After seeing outfielder Scott Hairston sign a two year deal with the Chicago Cubs last night, the New York Mets have turned their focus to the top remaining outfielder on the free agent market. That would be outfielder Michael Bourn, who is still on the market after batting .274 with nine home runs, 57 RBI's, and 42 stolen bases. Bourn's potential of joining the Mets has gone from no chance to a "realistic" possibility, Mike Puma of the New York Post reports. The reason why Bourn is still on the market is two fold. The first reason involves the fact that Bourn is represented by Scott Boras, who is notorious for having his clients wait deep into winter to sign expensive new contracts. The second involves the fact that Atlanta gave Bourn a 13.3 million dollar qualifying offer in November, meaning that any team who signs him would forfeit their first round draft pick.
According to Puma's report, Mets General Manager Alderson has softened his status recently in terms of surrendering the team's first first round pick, 11th overall, to sign Bourn. Bourn is reportedly seeking a five year deal worth 80 million dollars, and CBS Sports' Jon Heyman reports that the Mets do have the money available in their budget to sign a player of Bourn's caliber. The main holdups for the Mets in terms of signing Bourn remain the draft pick and the length of the contract. Alderson is very hesitant to give out deals longer than three years to any player, and Bourn is a player whose main asset is his speed. Bourn is 31 years old, so it is a gamble to figure out when he will lose that first step. The draft pick situation is also a heavy consideration, as the Mets barely missed out on having their pick protected by Major League Baseball. The new collective bargaining agreement calls for teams inside the top 10 of the draft to have their first round picks protected regardless of what free agents they sign, and the Mets ended up just outside the top 10 at 11. The Mets are appealing to the league, according to Puma's report, to see if they can protect their first round pick due to being bumped outside the top 10 for circumstances out of their control.
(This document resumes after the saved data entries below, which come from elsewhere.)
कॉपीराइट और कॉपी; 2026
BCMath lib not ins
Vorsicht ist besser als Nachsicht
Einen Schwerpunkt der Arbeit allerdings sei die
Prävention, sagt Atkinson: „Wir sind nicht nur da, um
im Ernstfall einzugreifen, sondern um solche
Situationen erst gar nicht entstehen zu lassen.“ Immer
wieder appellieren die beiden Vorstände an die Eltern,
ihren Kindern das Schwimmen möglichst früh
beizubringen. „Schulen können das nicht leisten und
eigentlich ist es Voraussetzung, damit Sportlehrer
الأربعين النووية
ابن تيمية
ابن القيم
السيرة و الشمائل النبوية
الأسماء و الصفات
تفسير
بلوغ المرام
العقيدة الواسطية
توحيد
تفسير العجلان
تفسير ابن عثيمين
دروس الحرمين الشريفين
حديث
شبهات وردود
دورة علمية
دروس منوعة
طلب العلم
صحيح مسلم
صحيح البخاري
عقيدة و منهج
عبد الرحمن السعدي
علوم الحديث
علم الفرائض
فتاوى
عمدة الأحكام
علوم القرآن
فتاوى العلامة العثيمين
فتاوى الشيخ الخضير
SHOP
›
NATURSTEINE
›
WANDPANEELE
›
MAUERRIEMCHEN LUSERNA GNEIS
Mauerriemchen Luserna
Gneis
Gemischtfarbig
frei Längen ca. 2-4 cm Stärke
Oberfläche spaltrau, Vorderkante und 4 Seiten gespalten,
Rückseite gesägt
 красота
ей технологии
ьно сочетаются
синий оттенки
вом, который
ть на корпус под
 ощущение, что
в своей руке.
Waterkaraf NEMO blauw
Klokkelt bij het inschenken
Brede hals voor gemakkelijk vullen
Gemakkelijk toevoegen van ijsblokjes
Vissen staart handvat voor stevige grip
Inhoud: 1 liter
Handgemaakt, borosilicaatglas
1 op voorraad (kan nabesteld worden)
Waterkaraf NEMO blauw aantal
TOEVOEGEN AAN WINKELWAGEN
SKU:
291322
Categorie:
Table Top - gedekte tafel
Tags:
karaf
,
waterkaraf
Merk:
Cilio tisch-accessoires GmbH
The Pittsburgh Pirates, who finished with a record worse than the Mets last season, got bumped back into the top 10 because they failed to sign their first round draft pick in 2012. That rule cost the Mets draft pick protection, and Alderson is appealing to the league to see if they can maintain that protection since they technically finished as one of the ten worst teams in baseball and it wasn't the Mets fault that Pittsburgh could not sign their top 10 pick last season.
The fact that Alderson is even willing to consider surrendering the 11th overall pick for Bourn speaks to how little confidence he has in the Mets' outfield. Bourn would provide an instant and noticeable upgrade for the unit, filling both the center field spot and leadoff spot in the batting order that has been a revolving door since Jose Reyes departed last offseason. For the Mets to sign him, the price (in terms of money and draft picks) would have to be right.